# TEXT PASSAGE

****************

Battle: Los Angeles (2011)

1/2 Star (out of 4)

Alien Evasion

By Jeffrey M. Anderson

The seminal alien invasion movie, The War of the Worlds, contained an actual idea, but now the genre bends one of two ways: it either broadcasts ironic messages about brotherly love, or it's simply a battle movie in disguise, although politically correct, like "war-without-borders." Battle: Los Angeles doesn't pretend to be anything else. It's a hopped-up war movie, where the only solutions involve giant explosions.

In August of 2011, meteors begin approaching the earth; they turn out to be alien invaders bent on colonizing our planet. The military underestimates the threat and soon, everything comes down to one band of scrappy young Marines. Making their way through the ruined concrete jungles of the bombed-out city, these warriors pick up a few stranded, brave civilians, and slowly begin to discover the secrets behind their attackers. But can they put their knowledge to good use before it's too late?

****************

# SOURCE MATERIAL
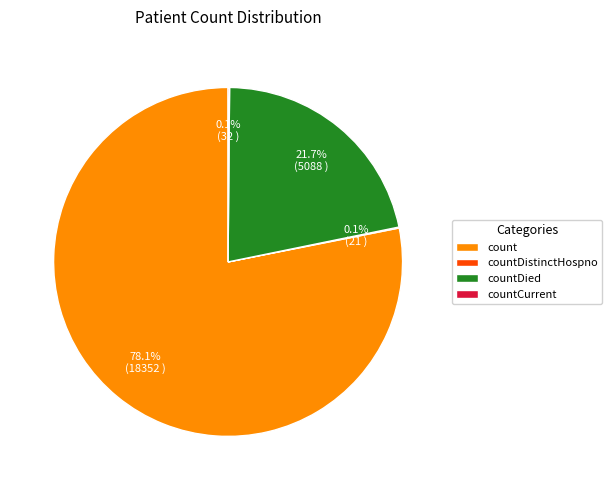

What portion of the pie excludes count?

21.9%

****************

# ACTIONS TO TAKE
A – Reproduce the stretch of the Battle: Los Angeles review from "In August of" through "it's too late?".
B – Does the Battle: Los Angeles review agree with each statement? Answer yes or no, and quote the words of the review that decide it. (i) The film is rated half a star out of four. (ii) The military in the story overestimates the alien threat. (iii) The meteors begin approaching the earth in August of 2011.

# EXPECTED RESPONSES
A –
In August of 2011, meteors begin approaching the earth; they turn out to be alien invaders bent on colonizing our planet. The military underestimates the threat and soon, everything comes down to one band of scrappy young Marines. Making their way through the ruined concrete jungles of the bombed-out city, these warriors pick up a few stranded, brave civilians, and slowly begin to discover the secrets behind their attackers. But can they put their knowledge to good use before it's too late?

B –
(i) Yes: "1/2 Star (out of 4)"
(ii) No: "The military underestimates the threat"
(iii) Yes: "In August of 2011, meteors begin approaching the earth"